The effect of raising any of the three voltages VCLMP, V_DR and V_REF is shown in
Figure 12. Net injection results in each case but not always with the same polarity. From this one can infer that the voltages can always be tuned within their specified range and a zero-injection situation can be achieved. As mentioned earlier, the output capacitor was measured to be 78 fF, and quite safely to be below 100fF. If the variation of the SVX bias is 30 mV peak-peak, then the maximum injection per cycle would be 3 fC. However, we expect the variation to be small on any given chip and we plan to use the tuning to minimize the injection.

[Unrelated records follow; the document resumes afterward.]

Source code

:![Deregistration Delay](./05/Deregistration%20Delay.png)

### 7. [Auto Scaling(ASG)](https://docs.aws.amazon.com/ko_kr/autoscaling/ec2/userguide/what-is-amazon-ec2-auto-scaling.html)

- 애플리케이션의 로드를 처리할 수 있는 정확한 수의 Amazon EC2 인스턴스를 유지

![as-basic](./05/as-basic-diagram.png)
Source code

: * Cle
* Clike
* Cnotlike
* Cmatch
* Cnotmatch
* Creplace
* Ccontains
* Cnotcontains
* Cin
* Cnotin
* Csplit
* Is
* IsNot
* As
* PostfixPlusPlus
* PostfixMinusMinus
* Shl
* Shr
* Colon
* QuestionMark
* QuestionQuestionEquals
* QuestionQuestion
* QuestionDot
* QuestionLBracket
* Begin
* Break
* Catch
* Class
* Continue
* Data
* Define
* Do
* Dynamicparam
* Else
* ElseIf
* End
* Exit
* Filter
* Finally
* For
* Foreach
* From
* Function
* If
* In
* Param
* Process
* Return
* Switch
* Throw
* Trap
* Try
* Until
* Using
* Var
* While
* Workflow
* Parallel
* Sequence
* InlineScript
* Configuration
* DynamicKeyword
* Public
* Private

Finally, we can look at this injection issue more quantitatively. Figure 13 shows the response of the SVX to three input pulses occurring during three different bunch crossings. Note, that the SVX pipeline numbers decrease with increasing time, and hence, P20 represents the earliest pulse. We can not discern any difference in the response to P13 and P6, but they are both somewhat higher than P20. This could be due to some slow recovery from reset in the SIFT. Also, once again, the saturation of the SVX pipeline amplifier can be seen.
Figure 13.: Response of the SIFT+SVX to three inputs during three different bunch crossings. No large effects due to pile-up can be seen.
Next, we injected many more pulses in order to saturate the SVX preamp. Figure 14 shows the series of curves. Recall that P23 is the earliest and P2 the last. The effect of saturating the SVX preamplifier can be seen clearly. For instance, after 6 pulses of about 175 fC each, the seventh pulse (ie, P2) saturates the preamp. Similarily, after 5 pulses of about 225 fC each, the sixth pulse (ie, P6) saturates the preamp. We can extract information regarding injection from these plots as well by plotting the sum of all pulses as shown in Figure 15. The saturation which had started at about 450 fC with P13 is reflected in this curve which also saturates at about 450 fC. If there was large injection between P23 and P13 (10 crossings), then the curve would have saturated earlier.
Figure 14.: response of SIFT+SVX to seven different inputs. The effect of SVX preamp saturation can be seen.
Figure 15.: The sum of all the outputs in figure 14. The saturation occurs at the same stage as expected which shows the absence of large injection.
The SIFT chip has been extensively tested for performance criteria dictated by the central fiber tracker requirements. The discriminator is linear. Effective minimum thresholds of 3-7 fC can be set. The charge transfer circuit is also linear. With some care and implementation of external circuits the spurious injection can be kept to a minimum.